The sun begins to set. 

 

I can feel Simel’s heartbeat against my back. Weak. Gentle. Slow. When was the last time he ate? He hasn’t been able to keep anything down for the past week. I forced water down his throat but it didn’t help. He’s still so weak. He can’t even muster the energy to stand, or to sit, or to look at me with any emotion but bland apathy. 

 

He’s dying. Simel is dying. I can’t stop. If I stop I don’t know if it’ll be the last time I lay him down on a bear’s hide to sleep. I can’t tell if this is his last day. I can’t let him die. He’s depending on me. If he dies, what kind of friend does that make me?

 

I keep walking. The sun is down. The cold is starting to claw its way up through the sand and the soot, freezing my breath white, leaving my jaw to chitter and chatter. I only pause to pull the bear hide out of my inventory to cover Simel with.

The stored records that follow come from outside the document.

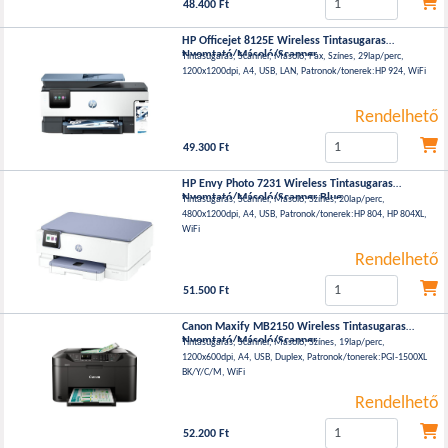
48.400 Ft
HP Officejet 8125E Wireless Tintasugaras
Nyomtató/Másoló/Scanner
Tintasugaras, Scanner, Másoló, Fax, Színes, 29lap/perc,
1200x1200dpi, A4, USB, LAN, Patronok/tonerek:HP 924, WiFi
Rendelhető
49.300 Ft
HP Envy Photo 7231 Wireless Tintasugaras
Nyomtató/Másoló/Scanner Blue
Tintasugaras, Scanner, Másoló, Színes, 20lap/perc,
4800x1200dpi, A4, USB, Patronok/tonerek:HP 804, HP 804XL,
WiFi
Rendelhető
51.500 Ft
Canon Maxify MB2150 Wireless Tintasugaras
Nyomtató/Másoló/Scanner
Tintasugaras, Scanner, Másoló, Színes, 19lap/perc,
1200x600dpi, A4, USB, Duplex, Patronok/tonerek:PGI-1500XL
BK/Y/C/M, WiFi
Rendelhető
52.200 Ft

Then I keep walking. 

 

His breath is so slow. His heart, too. I can hear it. As soft as a dying clock.

 

I can usually smell when something is dead before the light leaves its eyes. But I can’t smell Simel at all. Never could, never can. I wonder if he’s already dead, and I’ve only been carrying his corpse with me these past few days? I can’t know. I can’t know.

 

I pass over a hill and freeze in place, the only movement I can muser being the beating of my heart, the breathing of my lungs and the trembling in my jaw as I finally lay eyes on something that is neither soot nor sand nor rock nor cave.

 

Before me, just down the hill, lies a city.